Strategies to mitigate the threat of recession will entail the use of low cost strategy to make competitive and affordable smartphones for affected consumers. Recession has reduced purchasing ability of most consumers. This is possible only if the company can have cost advantage through economies of scale, reducing the cost of labor through structuring program being implemented and proper management of inventory to reduce related costs. Increased competition from Apple and Samsung can now be addressed by developing competitive smart phones run by Windows 8 versions. New Lumia smartphones are favorably comparable to those of Apple and Samsung, the firms that edged Nokia from its lofty perch.

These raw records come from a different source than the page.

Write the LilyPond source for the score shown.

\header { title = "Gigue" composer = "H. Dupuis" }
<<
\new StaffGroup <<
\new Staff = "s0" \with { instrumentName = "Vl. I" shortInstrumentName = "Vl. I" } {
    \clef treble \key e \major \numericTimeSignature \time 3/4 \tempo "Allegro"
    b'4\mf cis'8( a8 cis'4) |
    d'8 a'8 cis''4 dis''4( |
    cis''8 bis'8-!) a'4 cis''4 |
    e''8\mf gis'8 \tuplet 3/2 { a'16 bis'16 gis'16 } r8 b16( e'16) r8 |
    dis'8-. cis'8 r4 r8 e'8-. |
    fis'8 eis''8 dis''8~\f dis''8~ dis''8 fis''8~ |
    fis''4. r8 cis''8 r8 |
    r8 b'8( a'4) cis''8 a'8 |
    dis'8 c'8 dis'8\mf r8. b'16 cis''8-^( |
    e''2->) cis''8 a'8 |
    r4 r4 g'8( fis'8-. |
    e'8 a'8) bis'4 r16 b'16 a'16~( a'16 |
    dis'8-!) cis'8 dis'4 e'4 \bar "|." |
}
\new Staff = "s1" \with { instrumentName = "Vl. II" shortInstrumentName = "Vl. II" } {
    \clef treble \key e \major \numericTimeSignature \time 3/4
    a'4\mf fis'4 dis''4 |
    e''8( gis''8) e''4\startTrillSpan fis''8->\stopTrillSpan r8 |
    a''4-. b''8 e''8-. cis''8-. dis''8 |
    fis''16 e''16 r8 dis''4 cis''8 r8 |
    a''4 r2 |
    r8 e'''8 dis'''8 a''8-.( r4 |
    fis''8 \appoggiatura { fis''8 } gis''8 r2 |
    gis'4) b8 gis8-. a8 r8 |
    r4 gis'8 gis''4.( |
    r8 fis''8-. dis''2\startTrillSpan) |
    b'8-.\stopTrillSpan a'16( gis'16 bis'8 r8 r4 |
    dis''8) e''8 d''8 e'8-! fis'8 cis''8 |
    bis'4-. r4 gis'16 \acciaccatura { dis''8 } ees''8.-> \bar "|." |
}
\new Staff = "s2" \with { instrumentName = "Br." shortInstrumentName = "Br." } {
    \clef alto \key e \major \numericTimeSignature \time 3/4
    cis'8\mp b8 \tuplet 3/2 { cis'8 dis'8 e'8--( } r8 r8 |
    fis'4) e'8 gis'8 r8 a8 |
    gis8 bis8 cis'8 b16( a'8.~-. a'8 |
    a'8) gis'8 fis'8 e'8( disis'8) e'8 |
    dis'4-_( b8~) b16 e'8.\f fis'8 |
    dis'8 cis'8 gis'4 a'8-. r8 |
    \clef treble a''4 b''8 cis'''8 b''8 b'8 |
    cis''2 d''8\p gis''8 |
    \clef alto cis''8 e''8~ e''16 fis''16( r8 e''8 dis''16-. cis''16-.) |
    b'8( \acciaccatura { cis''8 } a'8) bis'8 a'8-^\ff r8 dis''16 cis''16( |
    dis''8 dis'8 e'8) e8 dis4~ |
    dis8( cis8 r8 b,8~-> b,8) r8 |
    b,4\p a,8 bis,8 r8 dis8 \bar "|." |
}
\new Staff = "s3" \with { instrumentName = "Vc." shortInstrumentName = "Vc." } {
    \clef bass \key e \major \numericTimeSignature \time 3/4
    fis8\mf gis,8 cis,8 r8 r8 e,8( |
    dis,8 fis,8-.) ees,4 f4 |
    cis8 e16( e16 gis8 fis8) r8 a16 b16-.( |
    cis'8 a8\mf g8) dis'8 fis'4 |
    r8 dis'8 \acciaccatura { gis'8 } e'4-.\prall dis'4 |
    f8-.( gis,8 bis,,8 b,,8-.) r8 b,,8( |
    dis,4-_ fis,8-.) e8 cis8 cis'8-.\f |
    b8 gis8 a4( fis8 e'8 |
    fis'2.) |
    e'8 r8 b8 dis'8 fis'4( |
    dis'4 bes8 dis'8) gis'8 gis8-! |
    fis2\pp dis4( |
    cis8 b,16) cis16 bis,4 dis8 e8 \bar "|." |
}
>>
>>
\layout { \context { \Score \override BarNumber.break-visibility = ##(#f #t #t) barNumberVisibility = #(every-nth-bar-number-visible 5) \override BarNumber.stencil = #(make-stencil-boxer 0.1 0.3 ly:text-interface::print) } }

Opportunities in emerging markets can be exploited using market expansion strategies. The company can expand to new unexploited markets using dumb phones to spread the risks.  This can be complemented by heavy promotions aided such as advertising, public relations and direct sales. It can also recapture lost markets using advertising that is aided by Microsoft with brand name that is highly recognized across the globe. This way Nokia will manage to increase global market share for smart phones. Outsourcing from reputable companies like Microsoft provides the company with required skills in the company. The current CEO Mr. Elop came from Microsoft Corporation.

Financial revival is on course due to cost cutting measures being taken in the company.  Wage bill has been reduced drastically and the company is smaller but people are working better as a team. Employs travelling expenses needs to be reduced with use of economy class rather than business class and sharing of rides to various airports. Costly telephone communication needs to be replaced with less expensive internet calling services. Microsoft Corporation has kicked in some money to enable Nokia develop Windows phone operating system. Innovative problems need to be addressed to enable it develop killer phones like iPhone 5 and Samsung’s Galaxy SIII. Entry of Microsoft Windows operating system if well managed, and now structured management and talented employees, Nokia can be able to produce quality phones for customers. Investment in technology, R&D and marketing could lead to desired innovation. The company should use strong brand of Nokia and now Microsoft, and talented staff to develop quality phones and increase sales.

Business level strategies are used to develop and sustain the competitiveness of business units in the market or industry using available resources. The three business level strategies are cost leadership, differentiation and focus (Porter, 1985). A change of business strategy in Nokia is inevitable after failing to realize all the three pillar strategy of symbian, feature phones and now Windows phone. The company should now use low cost strategy to gain back lost market share. Differentiation strategies, from mobile phone, to symbian phone and now to Windows phone have failed to realize Nokia’s business objectives. With reduced labor costs and Windows technology, the company can now produce smart phones at a cost lower that competitors. This will help recapture lost markets back given the current economic recession that reduced purchasing ability of most consumers.  This will go a long way in boosting sales and profit margin, a problem created by high cost of production under the former strategy.  The new strategy will reduce the cost of doing business that can be invested in technology and R&D to improve the quality of products and hence competitive advantage (Kroll, Wright and Heiens, 1999). R&D will complement Windows and revolutionize the smartphone technology that has failed to reach expected competitive level with the use of differentiation strategies.